Before The Fellowship of the Ring, Peter Jackson had done ultra-gore gore comedy, art-house psycho-drama, and Hollywood horror. And I know composer Howard Shore mostly from his apocalyptic scores for David Cronenberg.
So how did they find themselves at that most hospitable of round green doors, the one where you knock and are given a second breakfast and more help than you would've at first imagined, the homely treasure of a quiet life uninterrupted? And what made them so at home there, where tender feelings are not a sign of weakness, where the Shadow may eventually fall but the fire still crackles and sends little sparks up like smoke-rings--right until the moment all light and air are swallowed up if no one leaves that front door to ways that lead to ways?
The loss and misery of the pictures they'd worked on don't seem so far from Tolkien after all. They show up and see the mark on the door and know they're expected--true, unexpectedly. But if there's anything like a Fellowship it has to come from the need to look at the dark corner and the things that wait there, if only to throw another log on the fire to make it cheery again--but not yet, not in the first part of the story. Despite all the breathless majesty the movie gives the elves, the steely resolve of Viggo Mortensen's Aragorn, the comfort of Gandalf, the shame and sorrow of Boromir, the light, strong hearts and pug noses of most Hobbits, The Fellowship of the Ring really begins when Sam pauses in the field, realizes he'd never been farther from home, and takes one more step. Not even Frodo slipping the Ring around his neck is enough--the two of them, along with the others, have to walk all the way to an abrupt end, the Fellowship broken before it had barely begun--but the Road still there, the one that Sam makes when he takes that one more step.

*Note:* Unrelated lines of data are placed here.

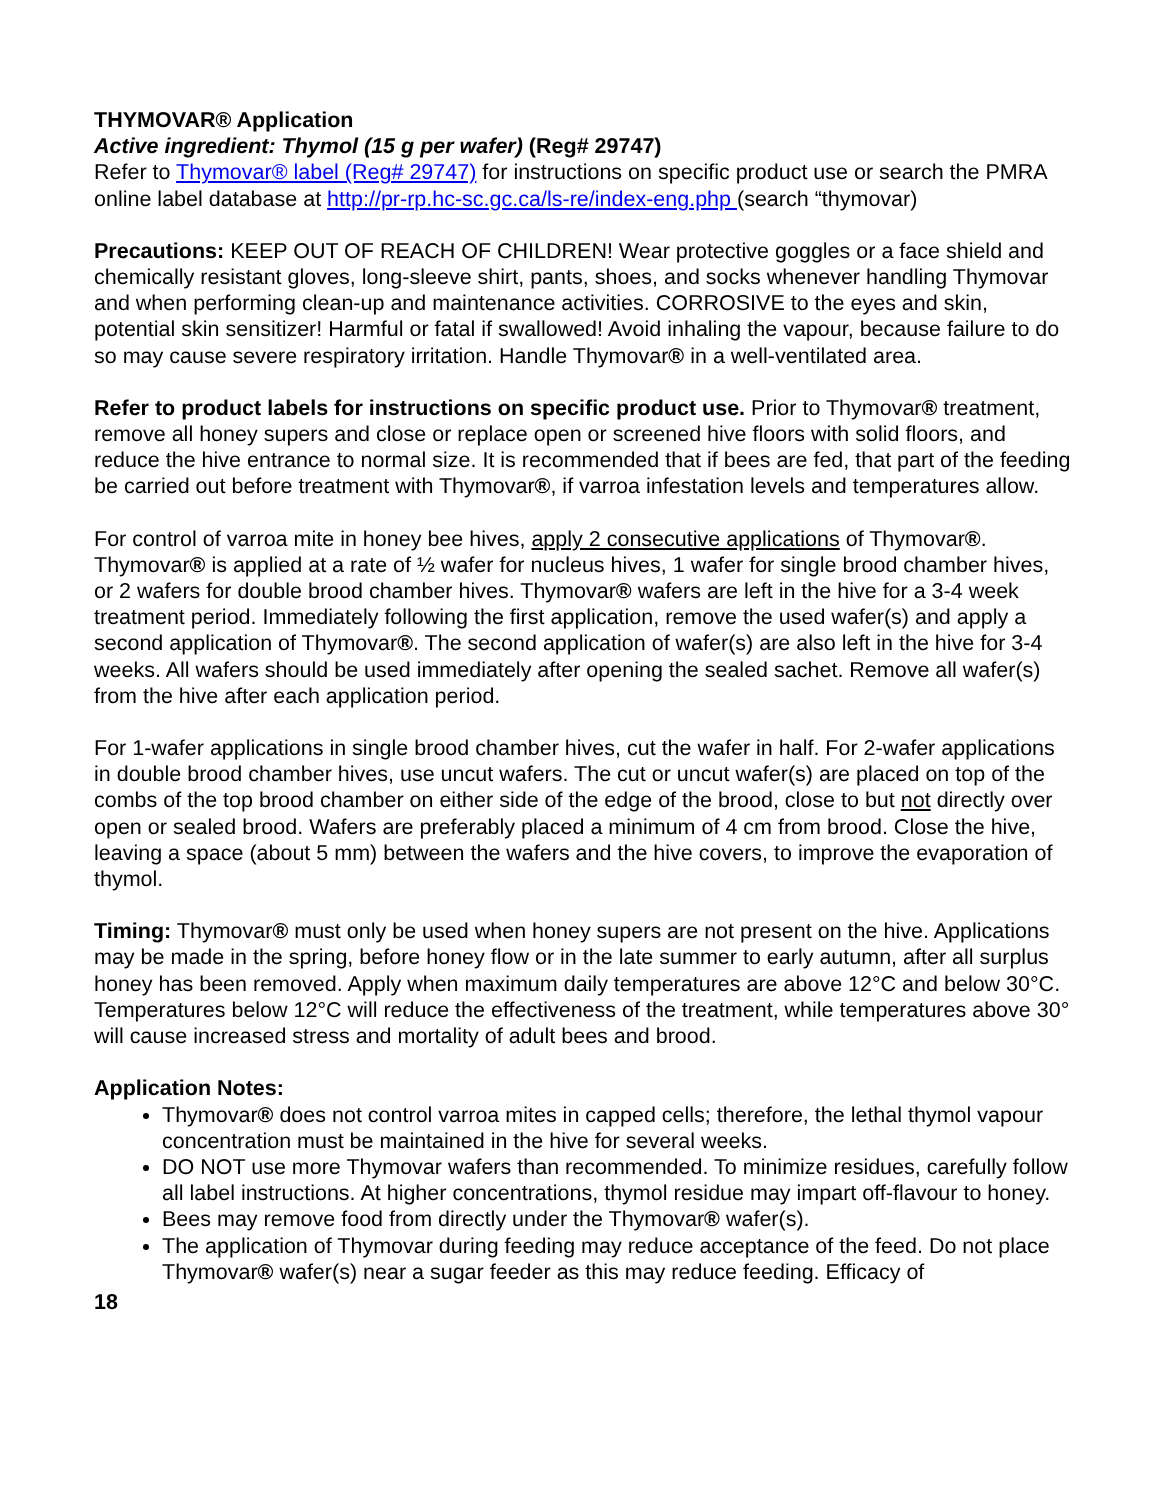THYMOVAR® Application
Active ingredient: Thymol (15 g per wafer) (Reg# 29747)
Refer to Thymovar® label (Reg# 29747) for instructions on specific product use or search the PMRA online label database at http://pr-rp.hc-sc.gc.ca/ls-re/index-eng.php (search “thymovar)
Precautions: KEEP OUT OF REACH OF CHILDREN! Wear protective goggles or a face shield and chemically resistant gloves, long-sleeve shirt, pants, shoes, and socks whenever handling Thymovar and when performing clean-up and maintenance activities. CORROSIVE to the eyes and skin, potential skin sensitizer! Harmful or fatal if swallowed! Avoid inhaling the vapour, because failure to do so may cause severe respiratory irritation. Handle Thymovar® in a well-ventilated area.
Refer to product labels for instructions on specific product use. Prior to Thymovar® treatment, remove all honey supers and close or replace open or screened hive floors with solid floors, and reduce the hive entrance to normal size. It is recommended that if bees are fed, that part of the feeding be carried out before treatment with Thymovar®, if varroa infestation levels and temperatures allow.
For control of varroa mite in honey bee hives, apply 2 consecutive applications of Thymovar®. Thymovar® is applied at a rate of ½ wafer for nucleus hives, 1 wafer for single brood chamber hives, or 2 wafers for double brood chamber hives. Thymovar® wafers are left in the hive for a 3-4 week treatment period. Immediately following the first application, remove the used wafer(s) and apply a second application of Thymovar®. The second application of wafer(s) are also left in the hive for 3-4 weeks. All wafers should be used immediately after opening the sealed sachet. Remove all wafer(s) from the hive after each application period.
For 1-wafer applications in single brood chamber hives, cut the wafer in half. For 2-wafer applications in double brood chamber hives, use uncut wafers. The cut or uncut wafer(s) are placed on top of the combs of the top brood chamber on either side of the edge of the brood, close to but not directly over open or sealed brood. Wafers are preferably placed a minimum of 4 cm from brood. Close the hive, leaving a space (about 5 mm) between the wafers and the hive covers, to improve the evaporation of thymol.
Timing: Thymovar® must only be used when honey supers are not present on the hive. Applications may be made in the spring, before honey flow or in the late summer to early autumn, after all surplus honey has been removed. Apply when maximum daily temperatures are above 12°C and below 30°C. Temperatures below 12°C will reduce the effectiveness of the treatment, while temperatures above 30° will cause increased stress and mortality of adult bees and brood.
Application Notes:
Thymovar® does not control varroa mites in capped cells; therefore, the lethal thymol vapour concentration must be maintained in the hive for several weeks.
DO NOT use more Thymovar wafers than recommended. To minimize residues, carefully follow all label instructions. At higher concentrations, thymol residue may impart off-flavour to honey.
Bees may remove food from directly under the Thymovar® wafer(s).
The application of Thymovar during feeding may reduce acceptance of the feed. Do not place Thymovar® wafer(s) near a sugar feeder as this may reduce feeding. Efficacy of
18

I've returned to The Lord of the Rings a number of times over the years. It's a book that, if you love it, stays near, and like a Ring calls you every now and then. And now there's the movie, which I think will do the same. And while I look forward to the next two--Jackson has done all anyone can in adapting a book, especially one beloved by many: He felt the tone of them like a deep note in his chest, and heard their questing, tragic, affectionate heart, their need not to win but to protect things worth keeping--I'm content to have Frodo and Sam solemnly moving on, wishing they were home--"not for the last time"--but still walking There--Back Again not even yet a wish.